C'est pourquoi, en application de l'article 30 du règlement, nous demandons l'inscription immédiate à l'ordre du jour complémentaire du Sénat des conclusions de la commission des lois sur la proposition de résolution tendant à créer une commission d'enquête sur la conduite de la politique de l'Etat en Corse. Et je demande que le Sénat se prononce par un scrutin public. (Applaudissements sur les travées de l'Union centriste, du RPR et des Républicains et Indépendants, ainsi que sur certaines travées du RDSE.)
M. le président. La parole est à M. Allouche contre la demande de discussion immédiate.
M. Guy Allouche. Monsieur le président, en fait, je ne m'exprimerai pas contre cette demande. En effet, nous sommes extrêmement favorables, d'une part, à la création de cette commission d'enquête et, d'autre part, à ce qu'il soit procédé à une discussion immédiate. Au moins, nous pourrons nous expliquer !
M. le président. Quel est l'avis de la commission sur la demande de discussion immédiate ?
M. Jean-Pierre Schosteck, rapporteur de la commission des lois constitutionnelle, de législation du suffrage universel, du règlement et d'administration générale. Favorable.
M. le président.

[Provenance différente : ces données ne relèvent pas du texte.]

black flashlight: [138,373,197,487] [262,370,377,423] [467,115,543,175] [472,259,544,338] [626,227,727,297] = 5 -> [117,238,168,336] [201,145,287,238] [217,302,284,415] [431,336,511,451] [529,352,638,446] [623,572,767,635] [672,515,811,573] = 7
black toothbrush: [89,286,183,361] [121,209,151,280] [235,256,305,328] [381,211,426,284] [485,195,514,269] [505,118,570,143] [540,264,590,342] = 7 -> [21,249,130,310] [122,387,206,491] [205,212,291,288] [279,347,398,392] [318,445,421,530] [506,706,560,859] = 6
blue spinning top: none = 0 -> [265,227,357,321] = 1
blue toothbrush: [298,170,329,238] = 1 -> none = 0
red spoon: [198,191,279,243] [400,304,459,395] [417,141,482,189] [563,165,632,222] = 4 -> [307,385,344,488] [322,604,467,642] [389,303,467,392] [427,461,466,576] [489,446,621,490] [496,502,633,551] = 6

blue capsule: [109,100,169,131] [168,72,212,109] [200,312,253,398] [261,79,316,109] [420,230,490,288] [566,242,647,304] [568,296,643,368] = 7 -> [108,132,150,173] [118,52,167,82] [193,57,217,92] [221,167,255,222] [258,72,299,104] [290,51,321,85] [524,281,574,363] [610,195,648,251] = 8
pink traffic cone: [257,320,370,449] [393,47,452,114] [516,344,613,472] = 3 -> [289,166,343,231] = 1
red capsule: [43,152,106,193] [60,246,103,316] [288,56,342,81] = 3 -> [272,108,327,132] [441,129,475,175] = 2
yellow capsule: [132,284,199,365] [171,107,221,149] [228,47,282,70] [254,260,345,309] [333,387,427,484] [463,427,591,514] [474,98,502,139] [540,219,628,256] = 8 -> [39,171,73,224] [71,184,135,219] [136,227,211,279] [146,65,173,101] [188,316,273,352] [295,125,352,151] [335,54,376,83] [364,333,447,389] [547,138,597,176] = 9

Je mets aux voix la demande de discussion immédiate, acceptée par la commission.
Je suis saisi d'une demande de scrutin public émanant du groupe de l'Union centriste.
Il va être procédé au scrutin dans les conditions réglementaires.

(Le scrutin a lieu.)
M. le président. Personne ne demande plus à voter ?...
Le scrutin est clos.

(Il est procédé au comptage des votes.) M. le président. Voici le résultat du dépouillement du scrutin n° 95:

Nombre de votants 312
Nombre de suffrages exprimés 312
Majorité absolue des suffrages 157
Pour l'adoption 312

La discussion immédiate est ordonnée. (Applaudissements sur les travées de l'Union centriste, du RPR et des Républicains et Indépendants. - M. Bernard Piras applaudit également.)